I was recently at a conference that stated rather prominently, “For safety reasons, children under the age of 12 (including infants in carriers and strollers, or hand-carried infants and toddlers) are not permitted in the educational sessions, exhibit hall and poster session.”
Then a few weeks later, I attended another conference, where a young man was literally chased out of an exhibit hall for bringing his sleeping infant in past this comically unwelcoming sign:
I spoke with this young man, who explained that he needed to bring his child to the exhibit hall because he and his wife each had presentations and they needed to swap and breastfeed between sessions.
What were their other options? One of them skip attending the meeting? Skip a presentation? Wait outside? None of those seem particularly progressive.
Now for the life of me, I cannot fathom how children pose a safety risk in a poster session. Or why I couldn’t bring my two-year-old to an ice cream social in an exhibit hall. And whether or not it is intended that way, I translate policies like these as, “Families with children not welcome here.”

* Recorded data
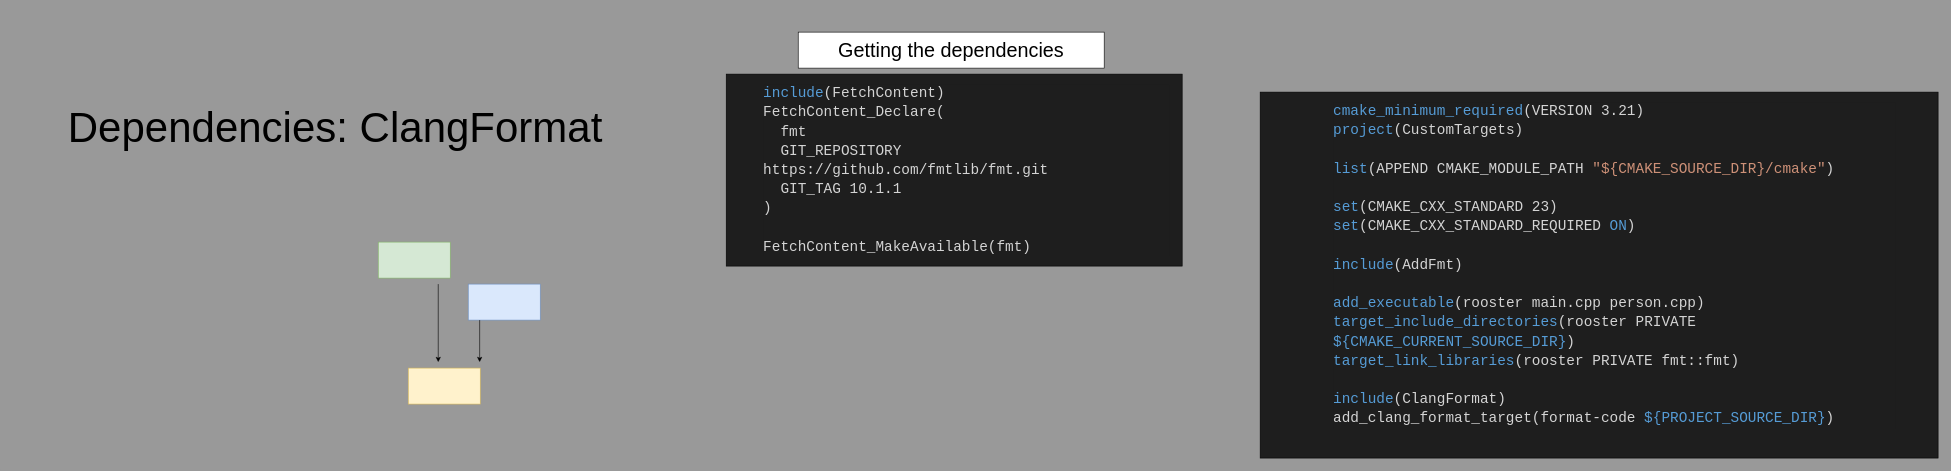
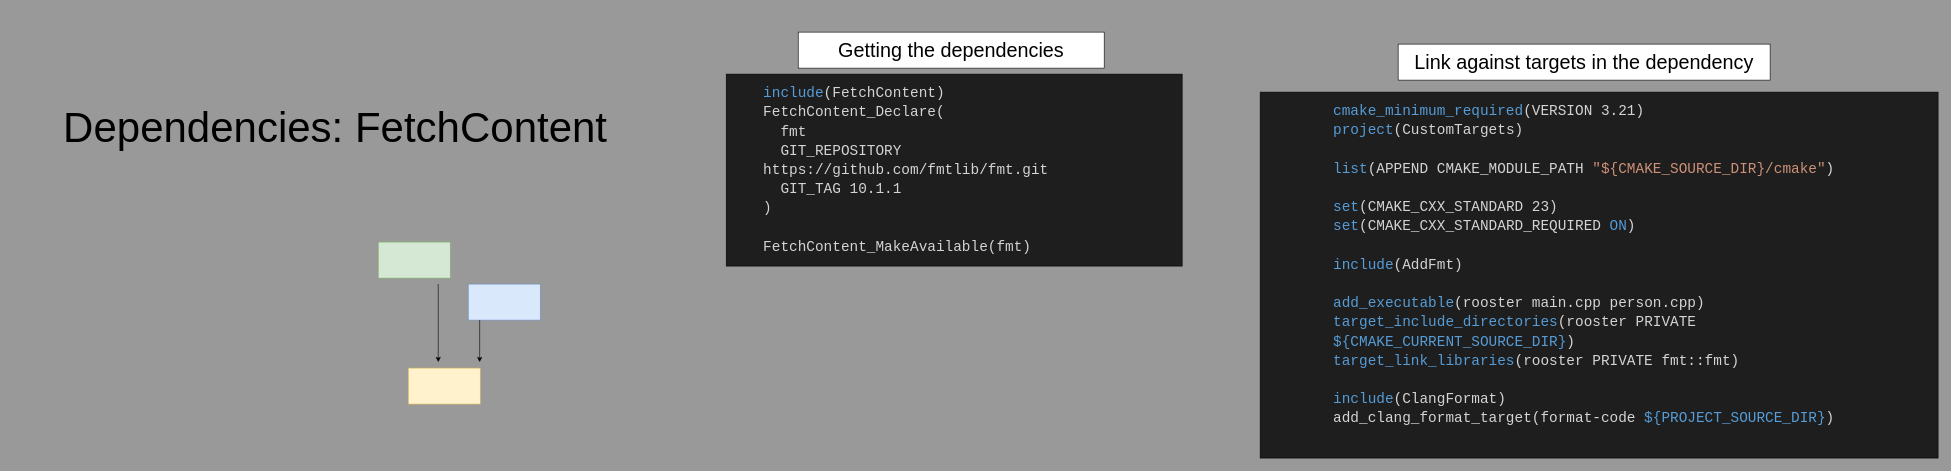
  <mxCell id="0" />
  <mxCell id="1" parent="0" />
  <mxCell id="2" value="" style="rounded=0;whiteSpace=wrap;html=1;fillColor=#1e1e1e;" parent="1" vertex="1"><mxGeometry x="2100" y="153" width="1130" height="610" as="geometry" /></mxCell>
  <mxCell id="3" value="&lt;font style=&quot;font-size: 18px;&quot; color=&quot;#ffffcc&quot;&gt;CMakeLists.txt&lt;/font&gt;" style="text;html=1;strokeColor=none;fillColor=none;align=center;verticalAlign=middle;whiteSpace=wrap;rounded=0;" parent="1" vertex="1"><mxGeometry x="1390" y="83" width="150" height="30" as="geometry" /></mxCell>
  <mxCell id="4" value="" style="rounded=0;whiteSpace=wrap;html=1;fillColor=#1e1e1e;" parent="1" vertex="1"><mxGeometry x="1210" y="123" width="760" height="320" as="geometry" /></mxCell>
- <mxCell id="5" value="&lt;span style=&quot;font-size: 70px;&quot;&gt;Dependencies: ClangFormat&lt;/span&gt;" style="text;html=1;strokeColor=none;fillColor=none;align=center;verticalAlign=middle;whiteSpace=wrap;rounded=0;" parent="1" vertex="1"><mxGeometry x="20" y="20.5" width="1077" height="382.5" as="geometry" /></mxCell>
+ <mxCell id="5" value="&lt;span style=&quot;font-size: 70px;&quot;&gt;Dependencies: FetchContent&lt;/span&gt;" style="text;html=1;strokeColor=none;fillColor=none;align=center;verticalAlign=middle;whiteSpace=wrap;rounded=0;" parent="1" vertex="1"><mxGeometry x="20" y="20.5" width="1077" height="382.5" as="geometry" /></mxCell>
  <mxCell id="6" value="&lt;font style=&quot;font-size: 33px;&quot;&gt;Getting the dependencies&lt;/font&gt;" style="rounded=0;whiteSpace=wrap;html=1;" parent="1" vertex="1"><mxGeometry x="1330" y="53" width="510" height="60" as="geometry" /></mxCell>
+ <mxCell id="7" value="&lt;font style=&quot;font-size: 33px;&quot;&gt;Link against targets in the dependency&lt;/font&gt;" style="rounded=0;whiteSpace=wrap;html=1;" parent="1" vertex="1"><mxGeometry x="2330" y="73" width="620" height="60" as="geometry" /></mxCell>
  <mxCell id="8" value="&lt;div style=&quot;color: rgb(212, 212, 212); background-color: rgb(30, 30, 30); font-family: Consolas, &amp;quot;Courier New&amp;quot;, monospace; font-weight: normal; font-size: 24px; line-height: 32px;&quot;&gt;&lt;div&gt;&lt;span style=&quot;color: #569cd6;&quot;&gt;include&lt;/span&gt;&lt;span style=&quot;color: #d4d4d4;&quot;&gt;(FetchContent)&lt;/span&gt;&lt;/div&gt;&lt;div&gt;&lt;span style=&quot;color: #d4d4d4;&quot;&gt;FetchContent_Declare(&lt;/span&gt;&lt;/div&gt;&lt;div&gt;&lt;span style=&quot;color: #d4d4d4;&quot;&gt;&amp;nbsp; fmt&lt;/span&gt;&lt;/div&gt;&lt;div&gt;&lt;span style=&quot;color: #d4d4d4;&quot;&gt;&amp;nbsp; GIT_REPOSITORY https://github.com/fmtlib/fmt.git&lt;/span&gt;&lt;/div&gt;&lt;div&gt;&lt;span style=&quot;color: #d4d4d4;&quot;&gt;&amp;nbsp; GIT_TAG 10.1.1&lt;/span&gt;&lt;/div&gt;&lt;div&gt;&lt;span style=&quot;color: #d4d4d4;&quot;&gt;)&lt;/span&gt;&lt;/div&gt;&lt;br&gt;&lt;div&gt;&lt;span style=&quot;color: #d4d4d4;&quot;&gt;FetchContent_MakeAvailable(fmt)&lt;/span&gt;&lt;/div&gt;&lt;/div&gt;" style="text;whiteSpace=wrap;html=1;" parent="1" vertex="1"><mxGeometry x="1270" y="133" width="680" height="270" as="geometry" /></mxCell>
  <mxCell id="9" value="&lt;div style=&quot;color: rgb(212, 212, 212); background-color: rgb(30, 30, 30); font-family: Consolas, &amp;quot;Courier New&amp;quot;, monospace; font-weight: normal; font-size: 24px; line-height: 32px;&quot;&gt;&lt;div&gt;&lt;span style=&quot;color: #569cd6;&quot;&gt;cmake_minimum_required&lt;/span&gt;&lt;span style=&quot;color: #d4d4d4;&quot;&gt;(VERSION 3.21)&lt;/span&gt;&lt;/div&gt;&lt;div&gt;&lt;span style=&quot;color: #569cd6;&quot;&gt;project&lt;/span&gt;&lt;span style=&quot;color: #d4d4d4;&quot;&gt;(CustomTargets)&lt;/span&gt;&lt;/div&gt;&lt;br&gt;&lt;div&gt;&lt;span style=&quot;color: #569cd6;&quot;&gt;list&lt;/span&gt;&lt;span style=&quot;color: #d4d4d4;&quot;&gt;(APPEND CMAKE_MODULE_PATH &lt;/span&gt;&lt;span style=&quot;color: #ce9178;&quot;&gt;&quot;${CMAKE_SOURCE_DIR}/cmake&quot;&lt;/span&gt;&lt;span style=&quot;color: #d4d4d4;&quot;&gt;)&lt;/span&gt;&lt;/div&gt;&lt;br&gt;&lt;div&gt;&lt;span style=&quot;color: #569cd6;&quot;&gt;set&lt;/span&gt;&lt;span style=&quot;color: #d4d4d4;&quot;&gt;(CMAKE_CXX_STANDARD 23)&lt;/span&gt;&lt;/div&gt;&lt;div&gt;&lt;span style=&quot;color: #569cd6;&quot;&gt;set&lt;/span&gt;&lt;span style=&quot;color: #d4d4d4;&quot;&gt;(CMAKE_CXX_STANDARD_REQUIRED &lt;/span&gt;&lt;span style=&quot;color: #569cd6;&quot;&gt;ON&lt;/span&gt;&lt;span style=&quot;color: #d4d4d4;&quot;&gt;)&lt;/span&gt;&lt;/div&gt;&lt;br&gt;&lt;div&gt;&lt;span style=&quot;color: #569cd6;&quot;&gt;include&lt;/span&gt;&lt;span style=&quot;color: #d4d4d4;&quot;&gt;(AddFmt)&lt;/span&gt;&lt;/div&gt;&lt;br&gt;&lt;div&gt;&lt;span style=&quot;color: #569cd6;&quot;&gt;add_executable&lt;/span&gt;&lt;span style=&quot;color: #d4d4d4;&quot;&gt;(rooster main.cpp person.cpp)&lt;/span&gt;&lt;/div&gt;&lt;div&gt;&lt;span style=&quot;color: #569cd6;&quot;&gt;target_include_directories&lt;/span&gt;&lt;span style=&quot;color: #d4d4d4;&quot;&gt;(rooster PRIVATE &lt;/span&gt;&lt;span style=&quot;color: #569cd6;&quot;&gt;${CMAKE_CURRENT_SOURCE_DIR}&lt;/span&gt;&lt;span style=&quot;color: #d4d4d4;&quot;&gt;)&lt;/span&gt;&lt;/div&gt;&lt;div&gt;&lt;span style=&quot;color: #569cd6;&quot;&gt;target_link_libraries&lt;/span&gt;&lt;span style=&quot;color: #d4d4d4;&quot;&gt;(rooster PRIVATE fmt::fmt)&lt;/span&gt;&lt;/div&gt;&lt;br&gt;&lt;div&gt;&lt;span style=&quot;color: #569cd6;&quot;&gt;include&lt;/span&gt;&lt;span style=&quot;color: #d4d4d4;&quot;&gt;(ClangFormat)&lt;/span&gt;&lt;/div&gt;&lt;div&gt;&lt;span style=&quot;color: #d4d4d4;&quot;&gt;add_clang_format_target(format-code &lt;/span&gt;&lt;span style=&quot;color: #569cd6;&quot;&gt;${PROJECT_SOURCE_DIR}&lt;/span&gt;&lt;span style=&quot;color: #d4d4d4;&quot;&gt;)&lt;/span&gt;&lt;/div&gt;&lt;/div&gt;" style="text;whiteSpace=wrap;html=1;" parent="1" vertex="1"><mxGeometry x="2220" y="163" width="940" height="550" as="geometry" /></mxCell>
  <mxCell id="10" value="" style="rounded=0;whiteSpace=wrap;html=1;fillColor=#d5e8d4;strokeColor=#82b366;" vertex="1" parent="1"><mxGeometry x="630" y="403" width="120" height="60" as="geometry" /></mxCell>
  <mxCell id="11" value="" style="rounded=0;whiteSpace=wrap;html=1;fillColor=#fff2cc;strokeColor=#d6b656;" vertex="1" parent="1"><mxGeometry x="680" y="613" width="120" height="60" as="geometry" /></mxCell>
  <mxCell id="12" value="" style="rounded=0;whiteSpace=wrap;html=1;fillColor=#dae8fc;strokeColor=#6c8ebf;" vertex="1" parent="1"><mxGeometry x="780" y="473" width="120" height="60" as="geometry" /></mxCell>
  <mxCell id="13" value="" style="endArrow=classic;html=1;rounded=0;" edge="1" parent="1"><mxGeometry width="50" height="50" relative="1" as="geometry"><mxPoint x="730" y="473" as="sourcePoint" /><mxPoint x="730" y="603" as="targetPoint" /></mxGeometry></mxCell>
  <mxCell id="14" value="" style="endArrow=classic;html=1;rounded=0;" edge="1" parent="1"><mxGeometry width="50" height="50" relative="1" as="geometry"><mxPoint x="799" y="533" as="sourcePoint" /><mxPoint x="799" y="603" as="targetPoint" /></mxGeometry></mxCell>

* Given exercise 1
In the account of conference policies on children, why did the young man need to bring his infant into the exhibit hall?
* Given exercise 2
Write what comes next in the account of conference policies on children, picking up after its final sentence.

* Written reply 1
He and his wife each had presentations, so they needed to swap and breastfeed between sessions.

* Written reply 2
Conferences are an amazing opportunity for professionals to network and advance their science. Unfortunately, attending conferences comes at a steep price that discriminately targets mothers. Recently, Dr. Francis Collins, the director of the National Institutes of Health, stated that he would no longer participate in “manels,” or expert panels composed entirely in men. This comes in the midst of a movement to increase the number of women, many of whom are mothers, in academic leadership. Encouraging mothers to attend conferences is an excellent step in promoting such diversity.
Conferences often mirror the priorities of our professional organizations. The language and actions, or inaction, of the conference can and likely does shape the culture within the entire profession. This built environment can either be harmful or helpful in building a culture of inclusivity and well-being. Harmful examples include venues that explicitly prohibit children or have expensive spouse or family participation fees. Helpful examples include having on-site, readily accessible pumping/nursing rooms, on-site and affordable high-quality childcare that is explicitly offered at the time of registration, offering family-friendly programming and networking events, and finally including photos of diverse families in promotional materials.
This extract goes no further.